A couple hugging.
How do you manage what's okay – and what's not?Image by: Movember
A couple hugging.
4 July 2023

Setting healthy boundaries in relationships

Movember
4 minutes read time

Good relationships take hard work.

Yeah, we’ve heard that so many times that it’s practically a cliché. But you know what? You’ve heard it so often because it’s true.

Disagreements and conflicts will happen. Even in the best relationships, when we do our best to be good communicators, maintain healthy boundaries, and find common ground.

But fear not, fellas, help is at hand. With the right tools and an open mind, strong and healthy relationships that meet your needs – and those of our partners, friends, and family – are entirely possible.

Let's dive into some practical steps to make that happen.

Healthy boundaries in relationships

The best relationships are the ones that are built up over time through actions and good communication. At its heart, a good relationship is one where you both feel your needs are met – and if there’s one area in a relationship where this gets both repeatedly tested and reinforced, it’s boundaries.

What are boundaries in a relationship? Basically, they’re the rules and agreements that spell out what's okay and what's not. Boundaries cover personal space, alone time, emotions, communication, and much more.

Boundaries can take many forms. Some should be easy to define, like physical boundaries (what and when it’s ok for physical affection, touching and sex) or financial boundaries (how you manage bank accounts or politely declining Uncle Bob’s request to borrow your mower after he trashed it last time).

Boundaries around personal and emotional matters are equally important. They might be about social and personal life outside of a relationship, how you’re expected to act at the stressful family get-together, or only letting someone use your tools if they’re put back in the correct spot. They might also be about specific or sensitive conversational topics (such as talking about religion, politics, or a painful incident), how often you’re expected to call or message, or Aunt Miranda badgering you (yet again) about not having kids.

Boundaries will, in all likelihood, also apply at work, to church or social groups, to personal time commitments, and to many other situations.

How to have a conversation about boundaries

Boundaries are a two-way street. It’s as much about understanding someone’s needs as it is about setting your own. Remember, though, boundaries are not about controlling someone. Rather, they’re about what’s acceptable and comfortable to you.

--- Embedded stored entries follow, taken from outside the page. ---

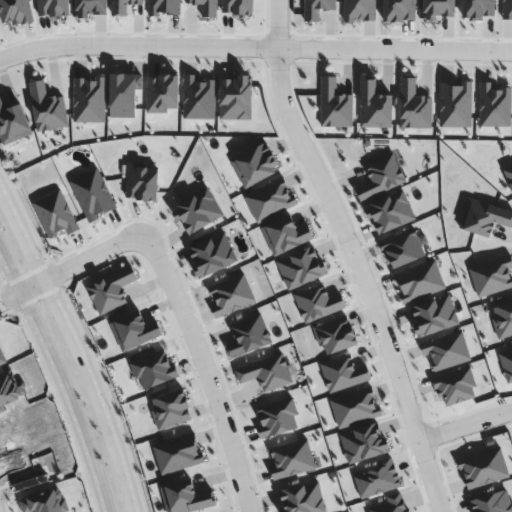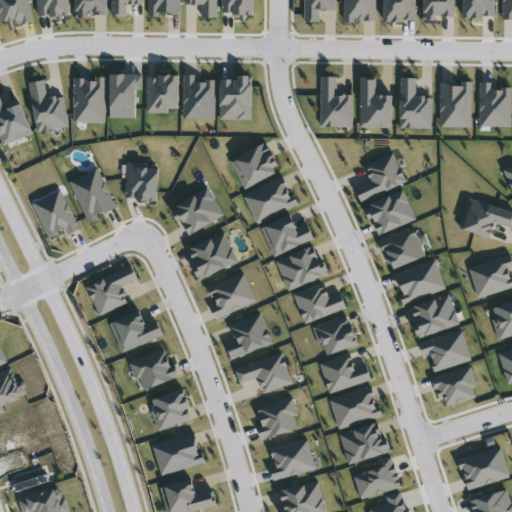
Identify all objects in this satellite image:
road: (276, 24)
road: (254, 48)
road: (350, 242)
road: (69, 269)
road: (74, 350)
road: (204, 369)
road: (60, 384)
road: (465, 424)
road: (431, 476)
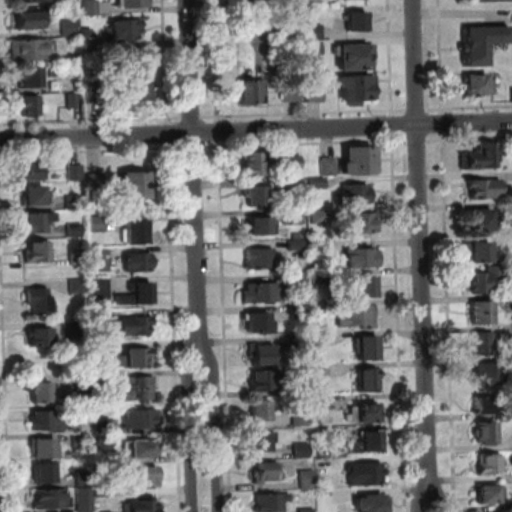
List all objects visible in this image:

A general rule for good, healthy relationship boundaries might include:

  • Making family time a priority over work or other commitments.
  • Saying “no” to things you don’t want to do.
  • Asking for space when you need it.
  • Not tolerating the intolerable – calling out things that are inappropriate, damaging or just wrong.
  • Freedom and independence to make your own decisions.

So how do you talk about what might be a touchy subject? Especially if it’s a source of relationship conflict?

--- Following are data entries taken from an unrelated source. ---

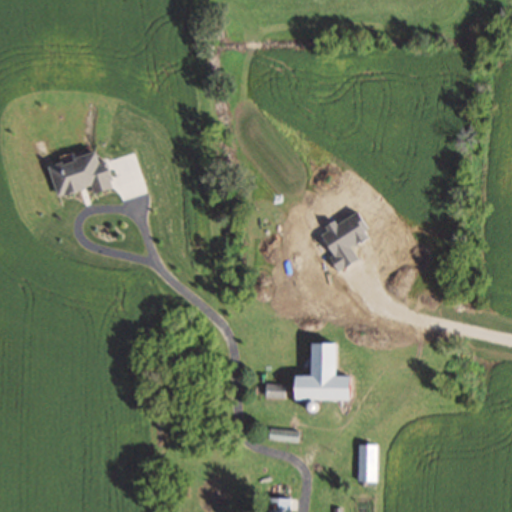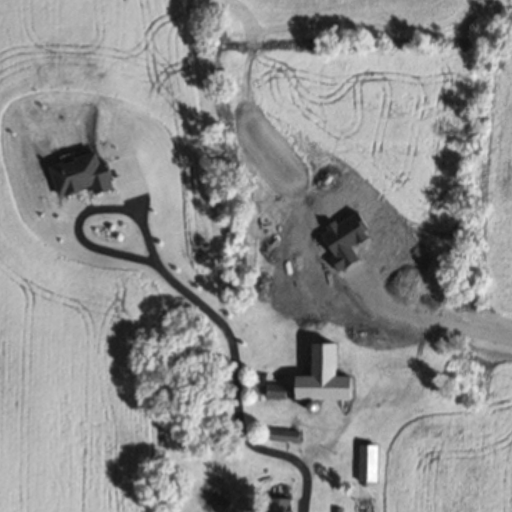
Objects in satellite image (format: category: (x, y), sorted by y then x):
road: (193, 297)
road: (433, 320)
building: (321, 378)
building: (365, 462)
building: (275, 504)
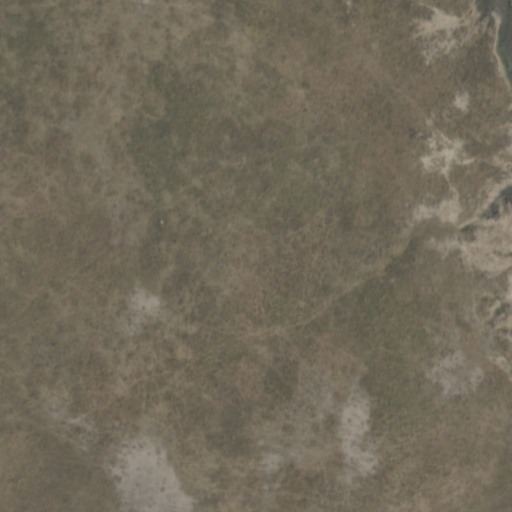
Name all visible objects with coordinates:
power tower: (437, 144)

Believe it or not, the best possible thing anyone can do when talking seriously about healthy relationship boundaries is to focus on listening. It might sound counterintuitive, but being a better listener will improve the outcome.

How’s that? It’s simple, really: someone who genuinely feels heard will be more receptive to you.

If you want to be a good listener, give active listening a try. It's a proven technique that is all about ensuring you get heard – by ensuring the other person feels heard. Movember Conversations is a great resource for mastering this kind of communication. In fact, you can even start an online practice conversation.

Parenting and boundaries with kids

Finally, let's talk about setting boundaries with kids. Parenting is one heck of a gig. It may be the most rewarding thing you ever do – and it may also be the toughest.

Ask any dad, and they’ll tell you that parenting can get pretty intense. That’s why setting boundaries is such an important part of the game. But with everything going on, it might not be a walk in the park.

Parenting is serious business. It’s why Movember created Family Man. It’s packed with resources and expert tips on good parenting, especially for new dads.

For instance, how does your parenting style work when it comes to setting boundaries? The best way to go about it is by setting crystal-clear expectations and rules. But how you choose to parent – and perhaps, what kind of parent you want to be – can shape kids in different ways.

What about dealing with tantrums? Where do you draw the line when it comes to discipline? Or what if things didn’t work out between you and your partner and you find yourself co-parenting? That can be tough, and so can setting boundaries to avoid conflict.